Ortodontik tedavi amacıyla yapılan diş çekimleri, yıllar boyu tedavilerin en önemli aşamalarından birini oluşturmuştur.
Ortodontik tedavilerde diş çekimi konusunda genellikle hep aşırıya kaçılmıştır. Bir zamanlar herhangi bir vakada diş çekimi neredeyse günah kabul edilirken daha sonra aşağı yukarı bütün düzensizliklerin çekimle düzeltilebileceğine inanılmıştır.
Belirli bir süre ortodontistler, çekim kararının zor olduğu sınır vakalarının fazla olmadığına inanmışlardır. Oysa bu "sınır vaka" olarak kabul edilen vakalar sanıldığından çok daha fazla olabilir.

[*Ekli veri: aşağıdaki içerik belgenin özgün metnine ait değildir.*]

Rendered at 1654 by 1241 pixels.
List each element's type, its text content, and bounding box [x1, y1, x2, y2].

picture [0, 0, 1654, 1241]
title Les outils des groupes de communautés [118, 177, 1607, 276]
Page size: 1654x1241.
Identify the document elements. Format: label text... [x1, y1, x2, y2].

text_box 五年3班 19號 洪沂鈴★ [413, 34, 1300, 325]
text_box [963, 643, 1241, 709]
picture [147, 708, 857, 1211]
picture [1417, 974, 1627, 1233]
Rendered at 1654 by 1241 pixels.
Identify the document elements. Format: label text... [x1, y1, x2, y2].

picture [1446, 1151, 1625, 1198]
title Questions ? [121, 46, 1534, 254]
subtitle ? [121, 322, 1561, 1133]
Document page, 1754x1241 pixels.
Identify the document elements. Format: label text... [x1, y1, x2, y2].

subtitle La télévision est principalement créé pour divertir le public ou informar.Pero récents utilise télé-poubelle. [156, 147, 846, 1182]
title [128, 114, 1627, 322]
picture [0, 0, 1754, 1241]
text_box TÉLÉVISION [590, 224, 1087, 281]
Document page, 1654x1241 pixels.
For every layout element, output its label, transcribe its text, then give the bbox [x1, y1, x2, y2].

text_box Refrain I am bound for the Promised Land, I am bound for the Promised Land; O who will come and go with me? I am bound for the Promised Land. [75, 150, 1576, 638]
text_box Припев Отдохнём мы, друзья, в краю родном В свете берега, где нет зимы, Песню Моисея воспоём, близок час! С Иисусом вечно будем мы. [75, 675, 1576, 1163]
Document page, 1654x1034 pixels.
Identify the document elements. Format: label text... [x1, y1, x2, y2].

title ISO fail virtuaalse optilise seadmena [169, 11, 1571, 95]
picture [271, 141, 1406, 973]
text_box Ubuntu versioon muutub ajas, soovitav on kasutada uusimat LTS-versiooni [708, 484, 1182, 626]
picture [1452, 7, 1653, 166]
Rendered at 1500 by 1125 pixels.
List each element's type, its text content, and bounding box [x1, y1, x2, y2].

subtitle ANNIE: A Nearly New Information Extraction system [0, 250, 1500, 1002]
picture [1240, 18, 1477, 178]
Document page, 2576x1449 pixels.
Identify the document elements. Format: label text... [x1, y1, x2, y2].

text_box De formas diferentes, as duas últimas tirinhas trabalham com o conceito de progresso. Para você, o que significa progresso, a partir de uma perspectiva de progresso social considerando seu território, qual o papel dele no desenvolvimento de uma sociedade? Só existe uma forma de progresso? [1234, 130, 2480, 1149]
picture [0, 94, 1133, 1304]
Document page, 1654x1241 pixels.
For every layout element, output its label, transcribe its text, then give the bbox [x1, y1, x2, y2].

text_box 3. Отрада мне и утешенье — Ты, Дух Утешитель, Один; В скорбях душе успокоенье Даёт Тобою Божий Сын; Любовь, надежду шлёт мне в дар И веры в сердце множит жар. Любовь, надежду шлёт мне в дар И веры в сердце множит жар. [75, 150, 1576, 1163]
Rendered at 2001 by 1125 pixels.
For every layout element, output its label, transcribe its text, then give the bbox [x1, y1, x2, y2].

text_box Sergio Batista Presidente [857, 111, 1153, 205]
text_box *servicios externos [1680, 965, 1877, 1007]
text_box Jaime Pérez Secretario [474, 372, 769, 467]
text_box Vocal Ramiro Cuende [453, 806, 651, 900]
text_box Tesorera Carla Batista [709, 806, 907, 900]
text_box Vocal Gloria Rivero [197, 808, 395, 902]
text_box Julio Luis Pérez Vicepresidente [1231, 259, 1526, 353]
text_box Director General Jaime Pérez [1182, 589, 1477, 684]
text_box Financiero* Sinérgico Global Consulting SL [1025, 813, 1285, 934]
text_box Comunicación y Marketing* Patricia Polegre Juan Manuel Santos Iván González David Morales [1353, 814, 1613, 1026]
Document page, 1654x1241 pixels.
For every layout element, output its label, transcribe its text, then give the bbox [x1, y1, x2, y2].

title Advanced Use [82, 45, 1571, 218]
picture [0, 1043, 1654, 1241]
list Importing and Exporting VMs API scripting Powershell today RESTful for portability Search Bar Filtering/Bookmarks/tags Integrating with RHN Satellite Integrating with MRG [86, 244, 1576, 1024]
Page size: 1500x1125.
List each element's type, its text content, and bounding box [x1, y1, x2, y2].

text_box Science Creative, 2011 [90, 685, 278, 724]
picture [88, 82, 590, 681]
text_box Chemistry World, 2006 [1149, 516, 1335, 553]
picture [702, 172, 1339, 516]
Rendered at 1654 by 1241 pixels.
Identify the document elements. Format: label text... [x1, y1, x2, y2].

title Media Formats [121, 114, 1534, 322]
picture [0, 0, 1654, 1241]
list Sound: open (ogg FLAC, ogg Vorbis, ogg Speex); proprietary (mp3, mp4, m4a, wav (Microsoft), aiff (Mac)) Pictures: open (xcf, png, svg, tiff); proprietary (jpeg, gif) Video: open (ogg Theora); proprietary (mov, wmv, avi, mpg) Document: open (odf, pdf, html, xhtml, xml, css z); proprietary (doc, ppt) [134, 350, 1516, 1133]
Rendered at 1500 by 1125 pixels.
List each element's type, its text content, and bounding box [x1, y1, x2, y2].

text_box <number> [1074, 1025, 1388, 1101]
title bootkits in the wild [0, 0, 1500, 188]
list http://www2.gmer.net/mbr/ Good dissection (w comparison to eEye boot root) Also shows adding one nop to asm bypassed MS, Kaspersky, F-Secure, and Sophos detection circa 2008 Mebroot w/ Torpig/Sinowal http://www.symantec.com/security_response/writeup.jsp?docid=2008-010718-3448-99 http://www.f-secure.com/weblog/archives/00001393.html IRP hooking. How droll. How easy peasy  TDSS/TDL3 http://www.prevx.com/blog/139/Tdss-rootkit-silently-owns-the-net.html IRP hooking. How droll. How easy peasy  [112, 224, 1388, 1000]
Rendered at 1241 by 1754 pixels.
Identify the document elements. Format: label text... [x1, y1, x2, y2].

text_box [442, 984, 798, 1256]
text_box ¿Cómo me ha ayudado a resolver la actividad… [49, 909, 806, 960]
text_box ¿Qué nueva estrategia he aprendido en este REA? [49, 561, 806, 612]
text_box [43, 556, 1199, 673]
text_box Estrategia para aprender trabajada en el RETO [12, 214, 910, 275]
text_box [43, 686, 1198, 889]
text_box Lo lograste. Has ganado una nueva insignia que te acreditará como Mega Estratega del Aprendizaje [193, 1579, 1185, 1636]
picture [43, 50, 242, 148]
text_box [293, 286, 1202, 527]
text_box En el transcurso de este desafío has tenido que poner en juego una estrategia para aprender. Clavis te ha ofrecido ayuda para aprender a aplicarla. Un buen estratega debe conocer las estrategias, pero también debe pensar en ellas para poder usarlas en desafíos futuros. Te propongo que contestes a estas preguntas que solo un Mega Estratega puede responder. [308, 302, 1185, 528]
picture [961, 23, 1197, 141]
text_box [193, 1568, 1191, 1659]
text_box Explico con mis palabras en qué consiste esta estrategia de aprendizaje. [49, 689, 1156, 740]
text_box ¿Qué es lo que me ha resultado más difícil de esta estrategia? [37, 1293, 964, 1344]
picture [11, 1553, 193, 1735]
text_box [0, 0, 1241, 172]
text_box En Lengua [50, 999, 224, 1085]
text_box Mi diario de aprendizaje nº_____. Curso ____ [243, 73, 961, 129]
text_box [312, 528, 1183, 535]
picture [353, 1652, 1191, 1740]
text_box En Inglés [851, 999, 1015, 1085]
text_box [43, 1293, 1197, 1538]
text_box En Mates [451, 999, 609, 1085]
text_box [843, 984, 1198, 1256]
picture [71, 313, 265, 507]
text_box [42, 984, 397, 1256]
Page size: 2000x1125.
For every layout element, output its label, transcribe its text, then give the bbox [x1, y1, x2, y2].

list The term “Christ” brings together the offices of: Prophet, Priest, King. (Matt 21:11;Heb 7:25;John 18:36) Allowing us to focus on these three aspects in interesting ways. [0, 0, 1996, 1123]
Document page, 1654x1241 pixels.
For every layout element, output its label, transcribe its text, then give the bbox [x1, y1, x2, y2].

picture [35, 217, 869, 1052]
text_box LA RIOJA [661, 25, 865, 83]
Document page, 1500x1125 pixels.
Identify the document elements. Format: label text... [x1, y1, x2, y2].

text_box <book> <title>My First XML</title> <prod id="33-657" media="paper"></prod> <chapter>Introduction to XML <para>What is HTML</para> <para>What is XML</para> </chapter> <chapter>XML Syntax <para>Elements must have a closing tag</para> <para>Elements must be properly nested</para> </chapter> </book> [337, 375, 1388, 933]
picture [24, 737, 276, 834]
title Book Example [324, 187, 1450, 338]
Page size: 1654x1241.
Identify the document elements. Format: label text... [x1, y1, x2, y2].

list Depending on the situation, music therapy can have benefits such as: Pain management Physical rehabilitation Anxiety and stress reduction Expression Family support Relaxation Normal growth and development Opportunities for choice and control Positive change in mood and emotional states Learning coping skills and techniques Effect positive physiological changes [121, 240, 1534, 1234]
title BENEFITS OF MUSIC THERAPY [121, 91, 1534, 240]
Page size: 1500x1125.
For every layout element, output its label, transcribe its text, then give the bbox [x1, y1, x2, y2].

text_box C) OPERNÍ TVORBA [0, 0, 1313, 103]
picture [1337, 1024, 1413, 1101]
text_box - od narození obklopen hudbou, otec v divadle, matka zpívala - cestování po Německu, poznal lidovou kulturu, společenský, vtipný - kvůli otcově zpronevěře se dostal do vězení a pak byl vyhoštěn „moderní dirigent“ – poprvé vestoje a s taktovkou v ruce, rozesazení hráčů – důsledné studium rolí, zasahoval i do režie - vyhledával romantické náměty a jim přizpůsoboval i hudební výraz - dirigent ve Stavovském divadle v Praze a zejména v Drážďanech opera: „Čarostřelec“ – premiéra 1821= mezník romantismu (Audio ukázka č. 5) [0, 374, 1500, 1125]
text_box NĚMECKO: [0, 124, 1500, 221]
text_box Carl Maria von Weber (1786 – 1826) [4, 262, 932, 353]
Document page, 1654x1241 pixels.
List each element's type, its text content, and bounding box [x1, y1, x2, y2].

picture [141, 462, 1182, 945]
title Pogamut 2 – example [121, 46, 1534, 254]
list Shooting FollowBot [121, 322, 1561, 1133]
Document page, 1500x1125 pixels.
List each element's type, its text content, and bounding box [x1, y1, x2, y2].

Çekimli tedavi tasarlandığında, hangi dişlerin çekileceği konusu üzerinde de titizlikle durulmalıdır. Çoğunlukla küçük azı çekimleri endike olmakla birlikte; kanal tedavili, derin çürük ihtiva eden, madde kaybı fazla olan, yani ortodontik kuvvetlere vereceği cevap önceden tahmin edilemeyen 1. büyük azıların da çekimleri düşünülebilir.
Ortodontik tedaviye ihtiyaç gösteren hastaların büyük çoğunluğu çekimsiz tedavi edilebilir ise de, sınır vakaların sanıldığından daha fazla olduğu unutulmamalı ve çekim kararı çok dikkatli verilmelidir.